Ken Nwadiogbu Zeichnung Hyperrealismus Porträt Bleistift Kunst

Dieser Künstler schafft unglaublich realistische Bilder – nur mit Bleistift und Papier

Zeichnen ist ein Hobby für Hausfrauen und Frührentner, die sich an der Volkshochschule noch einmal so richtig künstlerisch selbst verwirklichen wollen? Überflüssig in Zeiten, wo jeder zweite mit einer fancy Spiegelreflexkameras durchs Leben läuft und alle anderen mit ihren Smartphones so scharfe Bilder machen, wie eben jene rüstigen Volkshochschüler vor 20 Jahren nicht mal zu träumen gewagt haben?

Das alles gilt nicht für den Visual Artis Ken Nwadiogbu, der Kunstwerke schafft, bei denen man nicht weiß ob es sich um Zeichnungen oder Fotografien handelt, so detailgetreu und realistisch sind sie. Er zeigt uns wie modern und zutiefst beeindruckend Zeichnungen auch im Zeitalter von Selfies und tausenden von Fotoblogs sein können. Wir sind auf jeden Fall geflasht und wollen euch teilhaben lassen an einem jungen, aufstrebenden nigerianischen Künstler. Also lest selbst und schaut euch an was Ken einzigartiges nur mit Bleistift und Papier schafft.

 

ZEITjUNG: Ken, erzähl uns doch erstmal was über dich, wo kommst du her und was machst du so?

Ken: Mein voller Name lautet Kenechukwu Nwadiogbu, aber meistens einfach nur Ken. Ich bin in Anambra State in Nigeria geboren und lebe momentan in Lagos State. Ich bin Visual Artist und meine Kunst besteht vor allem in hyperrealistischen Zeichnungen und Arbeiten aus Papier. Beeinflusst sind meine Werke vor allem durch meine Fähigkeit über das Leben nachzudenken, Probleme auszusprechen und immer tiefer in das menschliche Bewusstsein vorzudringen.

 

Warum hast du dich dazu entschieden, nur mit einem Bleistift zu zeichnen?
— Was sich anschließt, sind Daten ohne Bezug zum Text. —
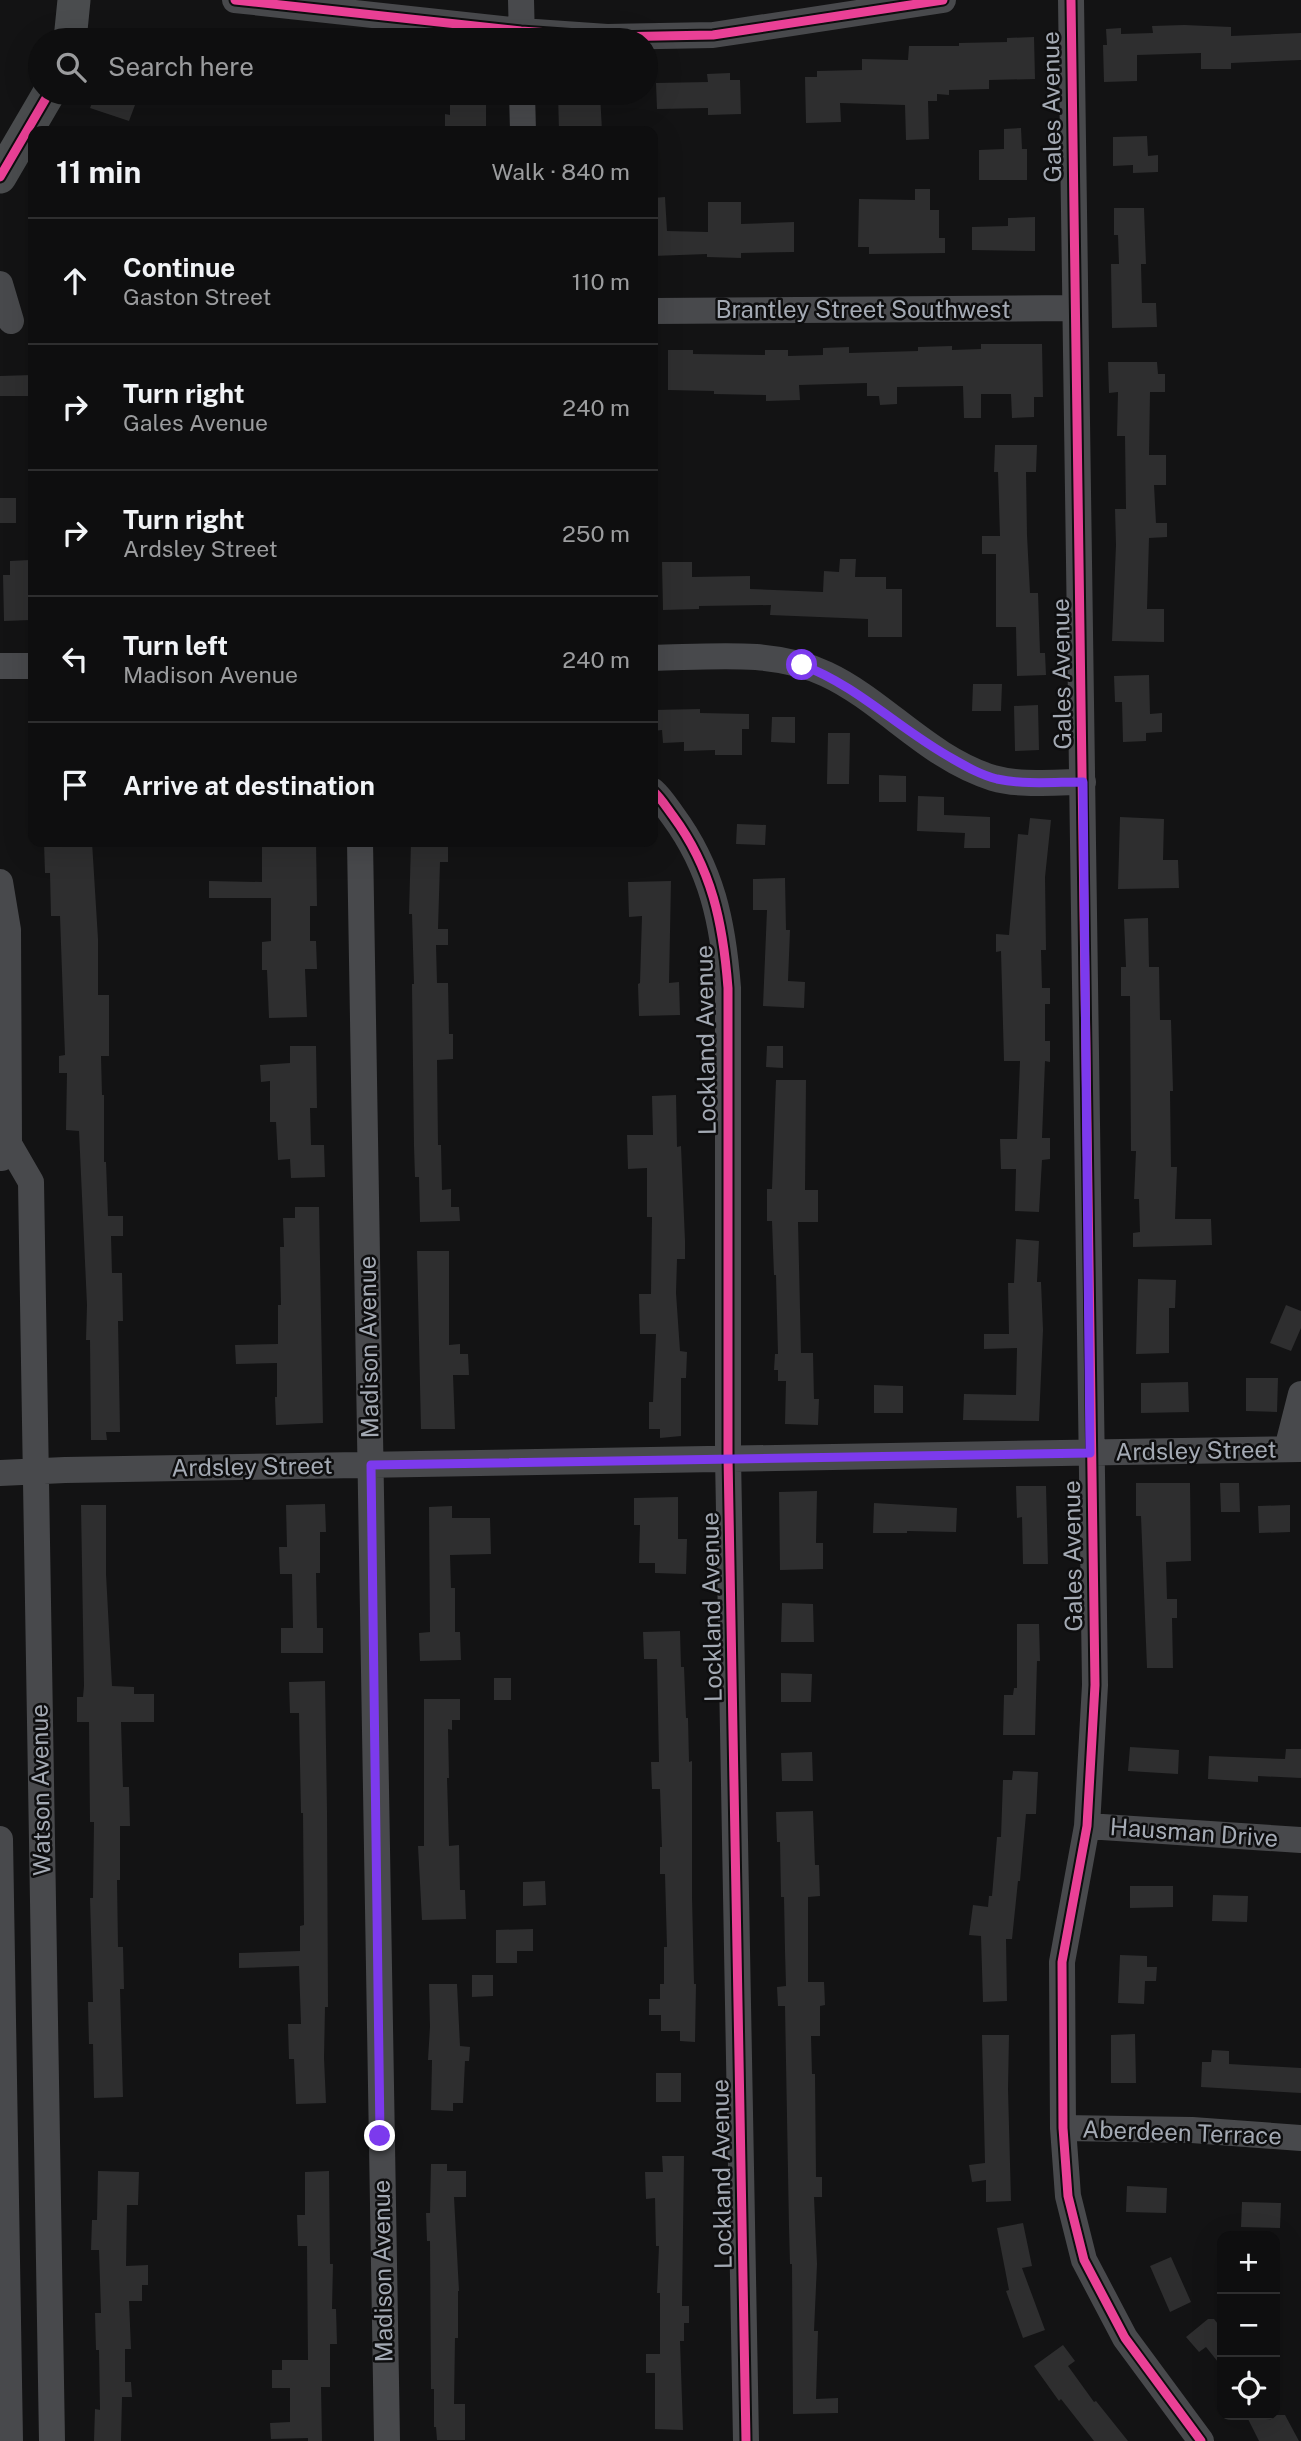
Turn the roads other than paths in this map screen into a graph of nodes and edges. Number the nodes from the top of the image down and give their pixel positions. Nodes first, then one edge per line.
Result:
1 (74, 0) edge
2 (236, 0) edge
3 (521, 0) edge
4 (943, 0) edge
5 (1071, 0) edge
6 (71, 28) edge
7 (458, 28) edge
8 (521, 28) edge
9 (658, 36) edge
10 (43, 105) edge
11 (522, 105) edge
12 (30, 126) edge
13 (523, 126) edge
14 (28, 130) edge
15 (0, 177) edge
16 (0, 284) edge
17 (1074, 308) junction
18 (658, 312) edge
19 (15, 321) edge
20 (658, 659) edge
21 (0, 666) edge
22 (28, 666) edge
23 (1083, 782) junction
24 (658, 797) edge
25 (360, 847) edge
26 (0, 882) edge
27 (5, 1153) edge
28 (1301, 1394) edge
29 (1294, 1449) edge
30 (1090, 1453) junction
31 (728, 1457) junction
32 (371, 1465) junction
33 (37, 1472) junction
34 (0, 1473) edge
35 (1087, 1826) junction
36 (0, 1839) edge
37 (1301, 1840) edge
38 (1063, 2128) junction
39 (4, 2138) junction
40 (47, 2138) junction
41 (1301, 2138) edge
42 (10, 2441) edge
43 (52, 2441) edge
44 (387, 2441) edge
45 (746, 2441) edge
46 (1201, 2441) edge

1 - 6 main road
2 - 7 street
3 - 8 street
4 - 9 street
5 - 17 street, Gales Avenue
10 - 12 main road
11 - 13 street
14 - 15 main road
16 - 19 street
17 - 18 street, Brantley Street Southwest
17 - 23 street, Gales Avenue
20 - 23 street
21 - 22 street
23 - 30 street, Gales Avenue
24 - 31 street, Lockland Avenue
25 - 32 street, Madison Avenue
26 - 27 street, Watson Avenue
27 - 33 street, Watson Avenue
28 - 29 street
29 - 30 street, Ardsley Street
30 - 31 street, Ardsley Street
30 - 35 street, Gales Avenue
31 - 32 street, Ardsley Street
31 - 45 street, Lockland Avenue
32 - 33 street, Ardsley Street
32 - 44 street, Madison Avenue
33 - 34 street, Ardsley Street
33 - 40 street, Watson Avenue
35 - 37 street, Hausman Drive
35 - 38 street, Gales Avenue
36 - 39 street, Watson Avenue
38 - 41 street, Aberdeen Terrace
38 - 46 street, Gales Avenue
39 - 40 street
39 - 42 street, Watson Avenue
40 - 43 street, Watson Avenue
Ich hatte nie eine professionelle künstlerische Ausbildung und so habe ich einfach einen Bleistift genommen, weil einer da war und ich die Entschlossenheit mitbrachte, zu lernen.

 

Es ist so faszinierend, wie unglaublich realistisch deine Bilder sind. Wie lange brauchst du für eine Zeichnung?

Hyperrealismus ist ein sehr geduldiges Genre der Visual Art. Es braucht Stunden, sich ein gutes Konzept auszudenken, alles vorzubereiten, die Motive zu fotografieren und dann eben jedes einzelne Detail mit dem Bleistift nachzuzeichnen, Strich für Strich. Man sich verliert sich leicht in der Zeit und es dauert Stunden über Stunden. Am Ende verbringe ich etwa einen Monat mit einem Kunstwerk.

 

Woher nimmst du die Ideen für deine Kunst?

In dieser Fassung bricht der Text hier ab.